[Stored data entries]
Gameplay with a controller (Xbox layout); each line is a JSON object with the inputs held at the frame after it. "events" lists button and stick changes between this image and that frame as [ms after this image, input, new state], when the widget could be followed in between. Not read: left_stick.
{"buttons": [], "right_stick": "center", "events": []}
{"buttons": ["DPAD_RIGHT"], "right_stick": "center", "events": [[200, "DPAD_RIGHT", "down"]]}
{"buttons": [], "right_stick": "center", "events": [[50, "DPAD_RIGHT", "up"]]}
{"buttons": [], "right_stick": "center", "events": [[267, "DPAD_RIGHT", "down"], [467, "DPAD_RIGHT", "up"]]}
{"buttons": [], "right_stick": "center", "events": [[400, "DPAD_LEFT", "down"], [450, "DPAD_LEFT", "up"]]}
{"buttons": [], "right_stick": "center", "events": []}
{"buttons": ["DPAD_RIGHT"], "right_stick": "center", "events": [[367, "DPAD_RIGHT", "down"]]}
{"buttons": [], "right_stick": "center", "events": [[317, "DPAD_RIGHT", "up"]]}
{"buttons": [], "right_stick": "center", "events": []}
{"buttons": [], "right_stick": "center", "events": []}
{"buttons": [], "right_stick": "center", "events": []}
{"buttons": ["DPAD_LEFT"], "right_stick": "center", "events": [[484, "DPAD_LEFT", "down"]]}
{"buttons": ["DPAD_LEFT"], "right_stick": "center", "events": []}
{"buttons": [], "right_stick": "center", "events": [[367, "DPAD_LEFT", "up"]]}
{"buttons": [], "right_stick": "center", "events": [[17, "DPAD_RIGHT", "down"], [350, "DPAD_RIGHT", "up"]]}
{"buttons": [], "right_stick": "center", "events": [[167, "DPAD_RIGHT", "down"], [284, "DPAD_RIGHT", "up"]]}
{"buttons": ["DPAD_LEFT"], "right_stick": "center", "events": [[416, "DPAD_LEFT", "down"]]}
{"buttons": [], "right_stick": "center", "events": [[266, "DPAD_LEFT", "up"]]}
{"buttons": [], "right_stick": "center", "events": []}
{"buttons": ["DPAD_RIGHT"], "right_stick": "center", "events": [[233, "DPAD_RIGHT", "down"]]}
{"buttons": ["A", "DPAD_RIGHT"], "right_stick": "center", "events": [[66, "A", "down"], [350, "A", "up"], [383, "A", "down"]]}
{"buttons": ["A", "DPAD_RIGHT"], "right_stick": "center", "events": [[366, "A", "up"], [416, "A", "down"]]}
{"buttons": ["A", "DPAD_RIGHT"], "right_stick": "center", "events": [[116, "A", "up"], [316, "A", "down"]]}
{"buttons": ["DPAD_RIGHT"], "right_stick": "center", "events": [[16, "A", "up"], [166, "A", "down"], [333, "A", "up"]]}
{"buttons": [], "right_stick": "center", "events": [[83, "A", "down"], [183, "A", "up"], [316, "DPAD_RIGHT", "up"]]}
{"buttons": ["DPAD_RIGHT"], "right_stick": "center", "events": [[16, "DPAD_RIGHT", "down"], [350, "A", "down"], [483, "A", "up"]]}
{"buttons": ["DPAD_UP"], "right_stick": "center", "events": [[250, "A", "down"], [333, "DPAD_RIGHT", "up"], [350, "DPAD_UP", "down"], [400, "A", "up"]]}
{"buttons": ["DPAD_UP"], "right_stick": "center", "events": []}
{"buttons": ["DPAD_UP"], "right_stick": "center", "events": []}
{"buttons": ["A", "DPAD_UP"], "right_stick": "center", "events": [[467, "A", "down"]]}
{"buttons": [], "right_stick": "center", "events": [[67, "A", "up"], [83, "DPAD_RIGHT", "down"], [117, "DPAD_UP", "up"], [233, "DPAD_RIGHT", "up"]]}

- _Problem to solve_
Having read the entries, repeat them all exactly.

- _Answer for the task_
Gameplay with a controller (Xbox layout); each line is a JSON object with the inputs held at the frame after it. "events" lists button and stick changes between this image and that frame as [ms after this image, input, new state], when the widget could be followed in between. Not read: left_stick.
{"buttons": [], "right_stick": "center", "events": []}
{"buttons": ["DPAD_RIGHT"], "right_stick": "center", "events": [[200, "DPAD_RIGHT", "down"]]}
{"buttons": [], "right_stick": "center", "events": [[50, "DPAD_RIGHT", "up"]]}
{"buttons": [], "right_stick": "center", "events": [[267, "DPAD_RIGHT", "down"], [467, "DPAD_RIGHT", "up"]]}
{"buttons": [], "right_stick": "center", "events": [[400, "DPAD_LEFT", "down"], [450, "DPAD_LEFT", "up"]]}
{"buttons": [], "right_stick": "center", "events": []}
{"buttons": ["DPAD_RIGHT"], "right_stick": "center", "events": [[367, "DPAD_RIGHT", "down"]]}
{"buttons": [], "right_stick": "center", "events": [[317, "DPAD_RIGHT", "up"]]}
{"buttons": [], "right_stick": "center", "events": []}
{"buttons": [], "right_stick": "center", "events": []}
{"buttons": [], "right_stick": "center", "events": []}
{"buttons": ["DPAD_LEFT"], "right_stick": "center", "events": [[484, "DPAD_LEFT", "down"]]}
{"buttons": ["DPAD_LEFT"], "right_stick": "center", "events": []}
{"buttons": [], "right_stick": "center", "events": [[367, "DPAD_LEFT", "up"]]}
{"buttons": [], "right_stick": "center", "events": [[17, "DPAD_RIGHT", "down"], [350, "DPAD_RIGHT", "up"]]}
{"buttons": [], "right_stick": "center", "events": [[167, "DPAD_RIGHT", "down"], [284, "DPAD_RIGHT", "up"]]}
{"buttons": ["DPAD_LEFT"], "right_stick": "center", "events": [[416, "DPAD_LEFT", "down"]]}
{"buttons": [], "right_stick": "center", "events": [[266, "DPAD_LEFT", "up"]]}
{"buttons": [], "right_stick": "center", "events": []}
{"buttons": ["DPAD_RIGHT"], "right_stick": "center", "events": [[233, "DPAD_RIGHT", "down"]]}
{"buttons": ["A", "DPAD_RIGHT"], "right_stick": "center", "events": [[66, "A", "down"], [350, "A", "up"], [383, "A", "down"]]}
{"buttons": ["A", "DPAD_RIGHT"], "right_stick": "center", "events": [[366, "A", "up"], [416, "A", "down"]]}
{"buttons": ["A", "DPAD_RIGHT"], "right_stick": "center", "events": [[116, "A", "up"], [316, "A", "down"]]}
{"buttons": ["DPAD_RIGHT"], "right_stick": "center", "events": [[16, "A", "up"], [166, "A", "down"], [333, "A", "up"]]}
{"buttons": [], "right_stick": "center", "events": [[83, "A", "down"], [183, "A", "up"], [316, "DPAD_RIGHT", "up"]]}
{"buttons": ["DPAD_RIGHT"], "right_stick": "center", "events": [[16, "DPAD_RIGHT", "down"], [350, "A", "down"], [483, "A", "up"]]}
{"buttons": ["DPAD_UP"], "right_stick": "center", "events": [[250, "A", "down"], [333, "DPAD_RIGHT", "up"], [350, "DPAD_UP", "down"], [400, "A", "up"]]}
{"buttons": ["DPAD_UP"], "right_stick": "center", "events": []}
{"buttons": ["DPAD_UP"], "right_stick": "center", "events": []}
{"buttons": ["A", "DPAD_UP"], "right_stick": "center", "events": [[467, "A", "down"]]}
{"buttons": [], "right_stick": "center", "events": [[67, "A", "up"], [83, "DPAD_RIGHT", "down"], [117, "DPAD_UP", "up"], [233, "DPAD_RIGHT", "up"]]}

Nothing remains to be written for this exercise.